Ketua DPR RI Dr. (H.C) Puan Maharani mempertanyakan perihal penghapusan data angka kematian dari indikator penanganan Covid-19 oleh pemerintah. Bila ada permasalahan, penghapusan data bukan lah solusi, tetapi pengumpulan data harus dibenahi. Menanggapi hal tersebut, Puan menekankan bahwa angka kematian menjadi indikator dan cermin untuk menganalisis kualitas pelayanan serta menentukan strategi penanganan Covid-19.
"Angka kematian itu penting sebagai bahan pertimbangan dalam merumuskan strategi penanganan situasi pandemi yang terukur dan efektif. Sangat berbahaya apabila kita salah arah dalam penanganan Covid-19," kata Puan dalam keterangan tertulisnya pada Rabu (11/8/2021).
Eks Menko PMK tersebut menjelaskan bahwa angka infeksi, kematian, dan kesakitan harian merupakan pegangan penting dalam merumuskan arah penanganan Covid-19 di hampir semua negara yang masih berjibaku dengan pandemi.
Dengan penanganan yang salah, lanjut Puan, mata rantai penyebaran virus Corona tidak akan terputus dengan sempurna. Yang dikhawatirkan, angka kasus kembali melonjak akibat pelonggaran pembatasan mobilitas masyarakat di wilayah-wilayah yang masih memiliki kasus kematian tinggi.
"Kalau memang kendalanya ada di teknis input data, maka harus segera ditangani dengan mengerahkan para ahli, bekerja sama dengan pihak-pihak yang bisa membantu mempercepat upaya mengatasi permasalahan data ini," ucap Politikus PDI Perjuangan ini.
Dalam laporan pemerintah sebelumnya, sebanyak 26 kota dan kabupaten di Indonesia yang turun dari level 4 ke level 3. Penurunan ini tentu menunjukkan tren penurunan kasus penyebaran Covid-19 yang cukup signifikan.
Masalahnya, kata Puan, laporan tersebut tidak memasukkan indikator angka kematian. Dengan demikian, dikhawatirkan kondisi lapangan di wilayah tersebut tidak sejalan dengan penurunan yang terjadi.
"Yang jadi masalah ini kalau ternyata di wilayah itu kasusnya turun, tapi ternyata kasus kematiannya masih tinggi. Lalu, wilayah ini dilakukan pelonggaran PPKM. Yang terjadi kasusnya bisa saja naik lagi, dan bisa jadi lebih parah. Ini berarti ada masalah dan harus segera dicarikan solusi," ujar Puan.

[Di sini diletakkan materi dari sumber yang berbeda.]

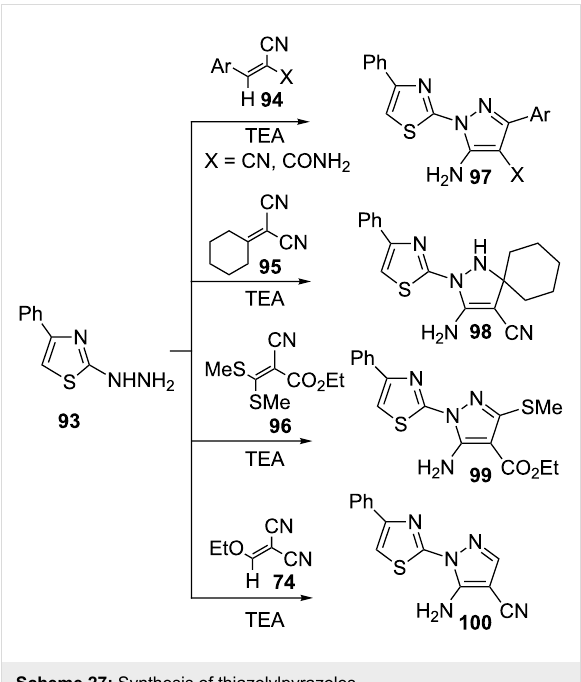
Scheme 27: Synthesis of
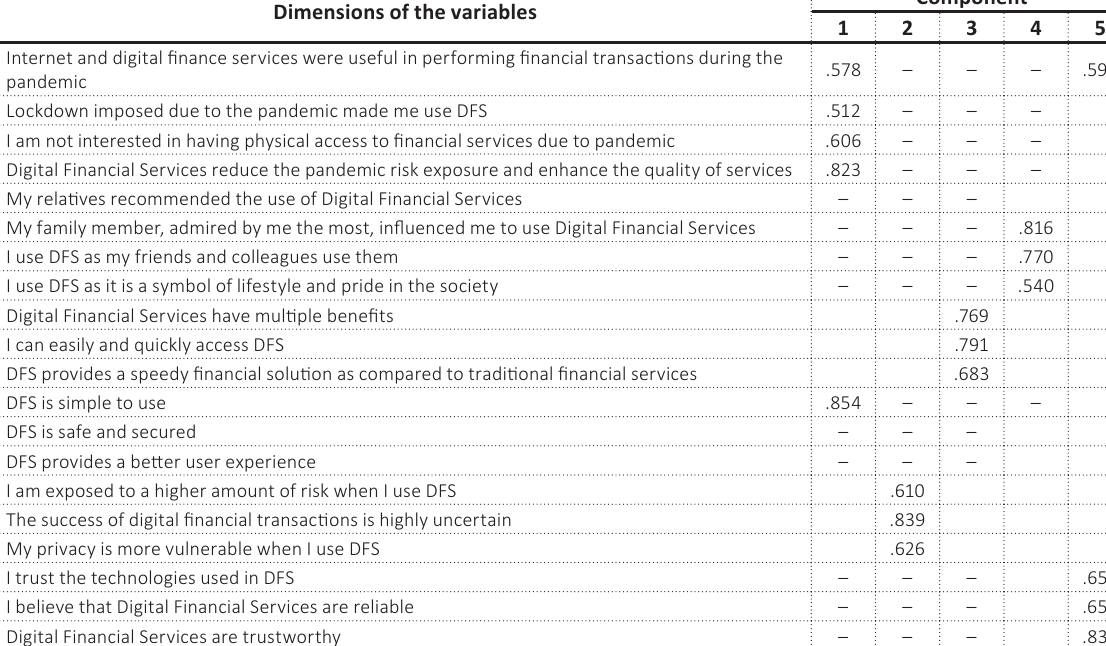
Based on loadings of the factors, five factors found in factor analysis are named Pandemic forces and convenience, perceived safety, user benefits and Table 10. Rotated component (factor) matrix Dimensions of the variables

Hal senada juga diungkapkan oleh epidemiolog Griffith University Australia Dicky Budiman. Menurut dia, keputusan pemerintah menghapus data angka kematian bisa berbahaya. Implikasi berbahaya ini berpengaruh terhadap upaya penanganan pandemi Covid-19 di Indonesia.

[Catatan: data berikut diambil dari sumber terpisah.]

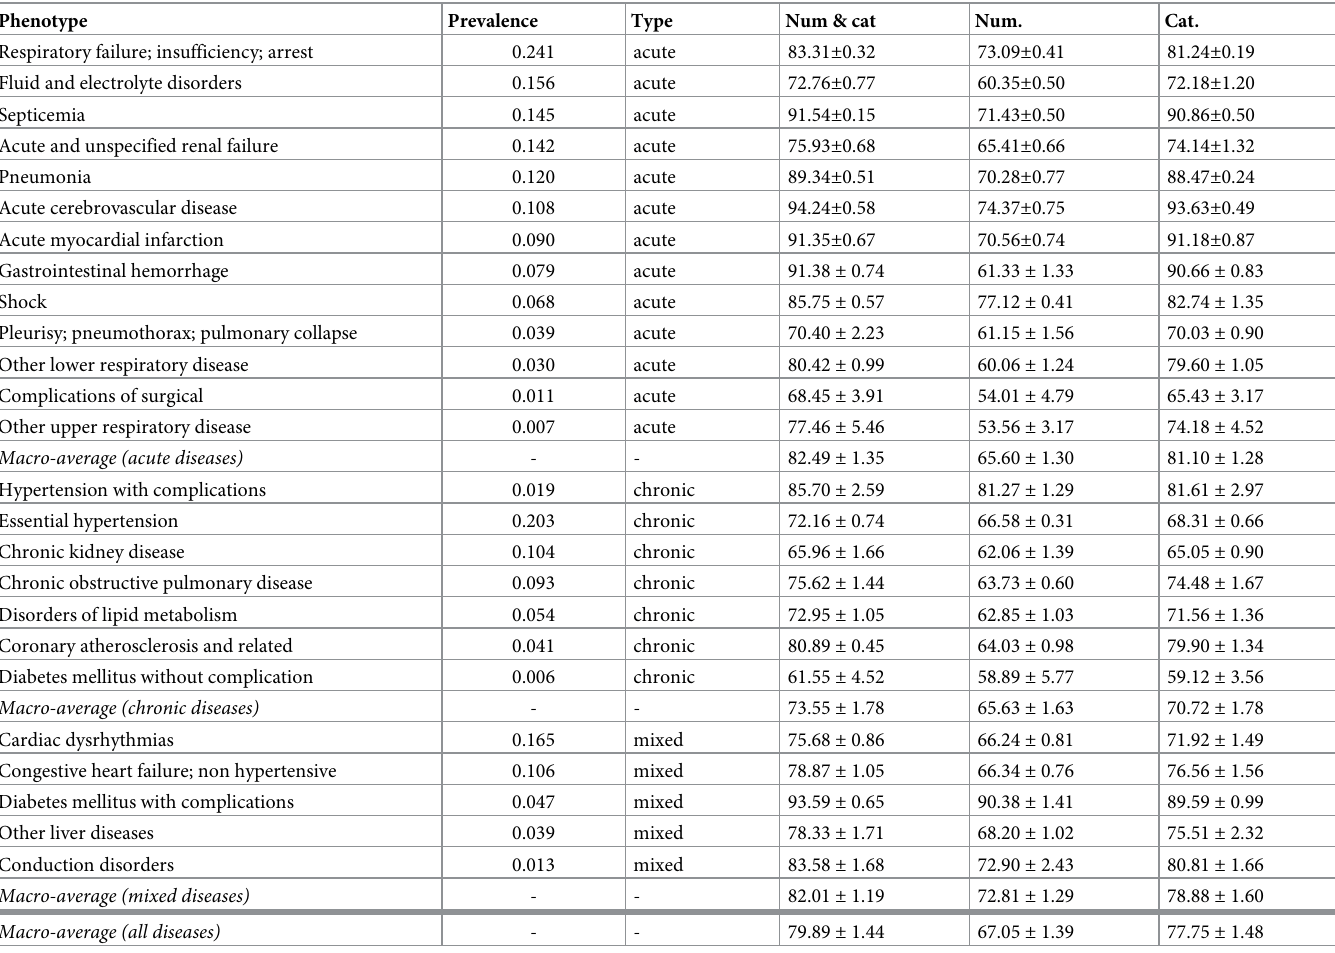
Table 7. Phenotyping task on eICU (reported scores are AUROC).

Pasalnya, lanjut dia, indikator kematian merupakan data kunci adanya suatu wabah untuk melihat bukan hanya performa intervensi di hulu, melainkan juga menilai derajat keparahan suatu wabah.
Dicky menilai angka kematian berperan penting dalam penyusunan strategi pengendalian pandemi, sebab data ini memperlihatkan kualitas intervensi yang telah dilakukan di hulu, yaitu testing, tracing, dan karantina.